▸ **Reading passage**

The legality or otherwise of the commercialization of motorcycle commuters is not new in the country, especially in Accra.

It started on a small scale with occasional police raids in a bid to stop the business. The efforts yielded no fruits. Not even a law outlawing the business could stop the riders from commercializing their occupation as law enforcement officers lost the steam to carry on with the charge.

Today it is a full-fledged business, a source of livelihood for many who, but for it, would have nothing to do as a breadwinning venture.

Now fully entrenched as a feature of the Accra skyline, we wonder just how the law barring it can be applied with effect.

Be it as it may, a superior police officer incharge of the Greater Accra unit of the Ghana Police Service Motor Transport and Traffic Department (MTTD), Chief Superintendent Anderson Fosu-Ackaah, has rejuvenated the subject once more.

He has only reminded us about the law which for now remains latent. Although he has advised commercial motorcycle operators or okadas to be mindful about the law, we can bet he lacks the capacity to enforce it.

When his boss, DCOP Angwubutoge Awuni, tried it he eventually abandoned the project because the cooperation he needed to undertake such a Herculean task was lacking.

The Okada issue is a reminder about how some laws remain in the statute books with the power to enforce them out of the reach of the ordinary law enforcement officer.

Many interest groups make it impossible for such laws to be implemented – one of the many shortcomings affecting the attainment of good governance status in our part of the world.

Why should a piece of law be kept under wraps simply because it is in the interest of somebody or a group for it to be so?

We are recalling for the umpteenth time the irresponsible conduct of the Greater Accra Regional Minister, Afotey Agbo, when in the heat of the last political season he encouraged the okada operators to carry on with their business – a subtle way to get the votes of that constituency. This was in total breach of the law, the passage of which he was a part.

Unfortunately, we are in a part of the world where such moral infringements cannot deprive those who commit them their jobs and so the minister maintained his position without a bruise. We wonder whether he even received a verbal query from his superiors.

That is one of the many factors why progress remains elusive in the country's undertakings.

Perhaps the motor traffic chief has some ideas about how he intends to tackle the okada lawlessness which for now stands as a clear example of an open breach of the law under our noses – all of us.

▸ **Supplied data**
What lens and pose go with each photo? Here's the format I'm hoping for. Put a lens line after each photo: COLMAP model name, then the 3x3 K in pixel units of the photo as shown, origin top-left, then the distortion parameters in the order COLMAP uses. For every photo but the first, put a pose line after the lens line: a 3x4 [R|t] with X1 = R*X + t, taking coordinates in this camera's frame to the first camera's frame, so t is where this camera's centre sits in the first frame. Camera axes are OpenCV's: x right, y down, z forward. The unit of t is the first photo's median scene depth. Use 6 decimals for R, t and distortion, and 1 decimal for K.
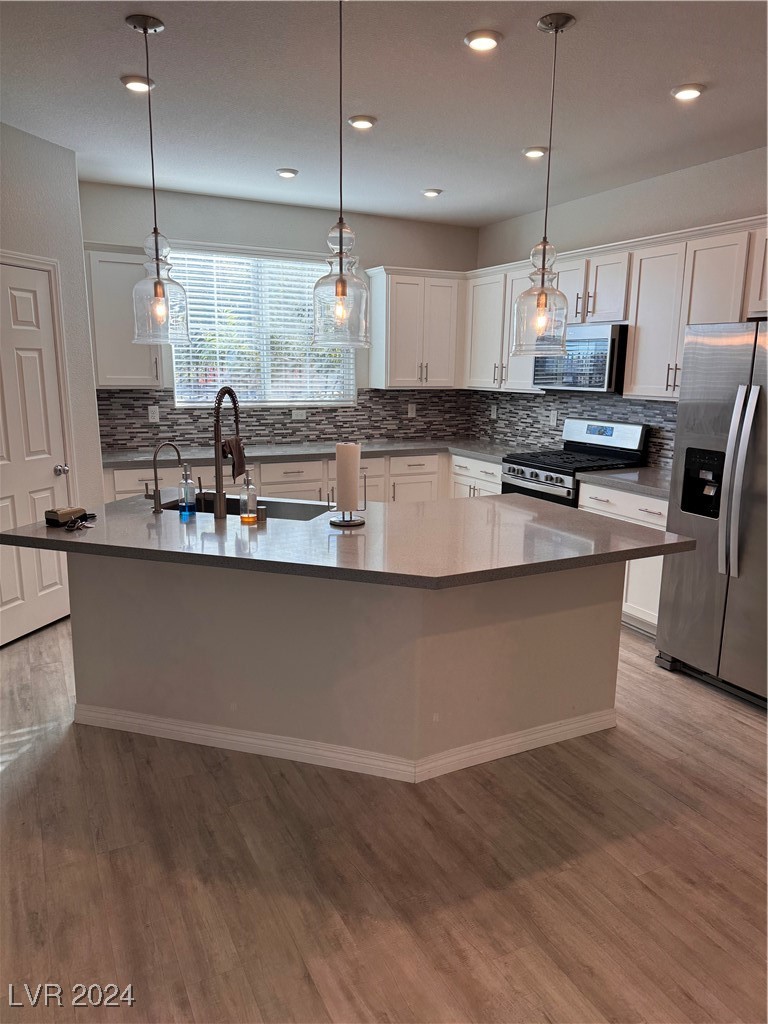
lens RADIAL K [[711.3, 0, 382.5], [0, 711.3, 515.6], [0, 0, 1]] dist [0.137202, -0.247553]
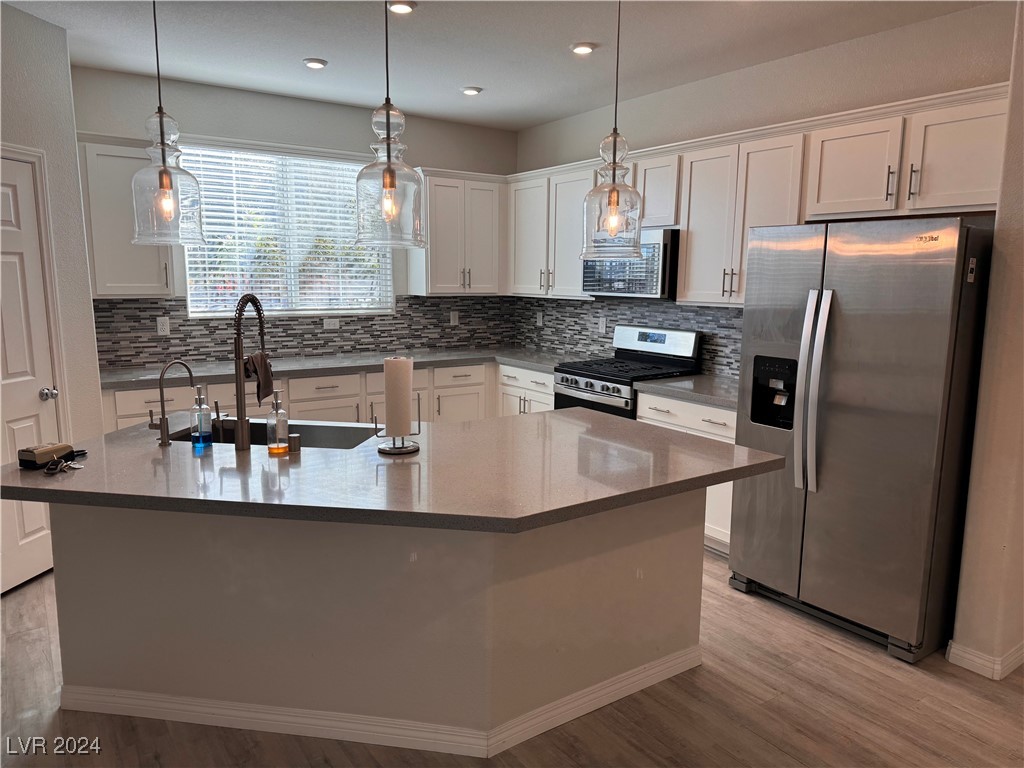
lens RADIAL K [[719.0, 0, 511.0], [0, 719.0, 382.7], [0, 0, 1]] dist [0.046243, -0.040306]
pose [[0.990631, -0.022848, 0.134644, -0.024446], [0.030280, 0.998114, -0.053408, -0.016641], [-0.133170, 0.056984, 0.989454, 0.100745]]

▸ **Your tasks**
- a) List every person the okada editorial names, along with the title or position it gives each one.
- b) Quote the listing of annotated scene photos word for word, with the pictures left out.

▸ **Answer set**
- a)
- Chief Superintendent Anderson Fosu-Ackaah, the superior police officer in charge of the Greater Accra unit of the Ghana Police Service Motor Transport and Traffic Department (MTTD)
- DCOP Angwubutoge Awuni, his boss
- Afotey Agbo, the Greater Accra Regional Minister

- b)
What lens and pose go with each photo? Here's the format I'm hoping for. Put a lens line after each photo: COLMAP model name, then the 3x3 K in pixel units of the photo as shown, origin top-left, then the distortion parameters in the order COLMAP uses. For every photo but the first, put a pose line after the lens line: a 3x4 [R|t] with X1 = R*X + t, taking coordinates in this camera's frame to the first camera's frame, so t is where this camera's centre sits in the first frame. Camera axes are OpenCV's: x right, y down, z forward. The unit of t is the first photo's median scene depth. Use 6 decimals for R, t and distortion, and 1 decimal for K.
lens RADIAL K [[711.3, 0, 382.5], [0, 711.3, 515.6], [0, 0, 1]] dist [0.137202, -0.247553]
lens RADIAL K [[719.0, 0, 511.0], [0, 719.0, 382.7], [0, 0, 1]] dist [0.046243, -0.040306]
pose [[0.990631, -0.022848, 0.134644, -0.024446], [0.030280, 0.998114, -0.053408, -0.016641], [-0.133170, 0.056984, 0.989454, 0.100745]]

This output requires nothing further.